__WHAT YOU WILL DO__
Every record below needs to be printed again exactly.

===============

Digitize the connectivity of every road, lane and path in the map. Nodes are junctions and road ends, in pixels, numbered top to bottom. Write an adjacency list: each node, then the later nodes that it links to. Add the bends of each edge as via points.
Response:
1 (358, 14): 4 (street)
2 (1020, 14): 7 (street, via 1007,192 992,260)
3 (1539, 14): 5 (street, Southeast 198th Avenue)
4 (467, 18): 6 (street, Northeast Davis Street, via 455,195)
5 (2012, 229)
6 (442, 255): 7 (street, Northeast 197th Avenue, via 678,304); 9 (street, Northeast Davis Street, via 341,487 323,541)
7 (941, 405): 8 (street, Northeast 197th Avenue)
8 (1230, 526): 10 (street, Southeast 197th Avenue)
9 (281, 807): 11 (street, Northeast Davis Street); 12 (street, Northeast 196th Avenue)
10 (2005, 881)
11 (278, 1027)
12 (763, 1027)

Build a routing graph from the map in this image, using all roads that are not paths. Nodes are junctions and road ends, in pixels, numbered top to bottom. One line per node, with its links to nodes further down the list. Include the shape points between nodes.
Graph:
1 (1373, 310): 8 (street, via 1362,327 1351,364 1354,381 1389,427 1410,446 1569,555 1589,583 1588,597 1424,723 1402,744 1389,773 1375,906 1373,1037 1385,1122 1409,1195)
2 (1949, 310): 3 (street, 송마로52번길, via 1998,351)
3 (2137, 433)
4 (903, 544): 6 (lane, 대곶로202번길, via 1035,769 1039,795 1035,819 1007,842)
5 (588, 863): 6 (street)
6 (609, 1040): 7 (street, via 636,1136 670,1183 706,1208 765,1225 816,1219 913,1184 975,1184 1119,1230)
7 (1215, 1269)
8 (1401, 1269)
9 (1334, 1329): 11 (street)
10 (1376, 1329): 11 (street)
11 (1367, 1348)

===============

__THE ANSWER__
Digitize the connectivity of every road, lane and path in the map. Nodes are junctions and road ends, in pixels, numbered top to bottom. Write an adjacency list: each node, then the later nodes that it links to. Add the bends of each edge as via points.
Response:
1 (358, 14): 4 (street)
2 (1020, 14): 7 (street, via 1007,192 992,260)
3 (1539, 14): 5 (street, Southeast 198th Avenue)
4 (467, 18): 6 (street, Northeast Davis Street, via 455,195)
5 (2012, 229)
6 (442, 255): 7 (street, Northeast 197th Avenue, via 678,304); 9 (street, Northeast Davis Street, via 341,487 323,541)
7 (941, 405): 8 (street, Northeast 197th Avenue)
8 (1230, 526): 10 (street, Southeast 197th Avenue)
9 (281, 807): 11 (street, Northeast Davis Street); 12 (street, Northeast 196th Avenue)
10 (2005, 881)
11 (278, 1027)
12 (763, 1027)

Build a routing graph from the map in this image, using all roads that are not paths. Nodes are junctions and road ends, in pixels, numbered top to bottom. One line per node, with its links to nodes further down the list. Include the shape points between nodes.
Graph:
1 (1373, 310): 8 (street, via 1362,327 1351,364 1354,381 1389,427 1410,446 1569,555 1589,583 1588,597 1424,723 1402,744 1389,773 1375,906 1373,1037 1385,1122 1409,1195)
2 (1949, 310): 3 (street, 송마로52번길, via 1998,351)
3 (2137, 433)
4 (903, 544): 6 (lane, 대곶로202번길, via 1035,769 1039,795 1035,819 1007,842)
5 (588, 863): 6 (street)
6 (609, 1040): 7 (street, via 636,1136 670,1183 706,1208 765,1225 816,1219 913,1184 975,1184 1119,1230)
7 (1215, 1269)
8 (1401, 1269)
9 (1334, 1329): 11 (street)
10 (1376, 1329): 11 (street)
11 (1367, 1348)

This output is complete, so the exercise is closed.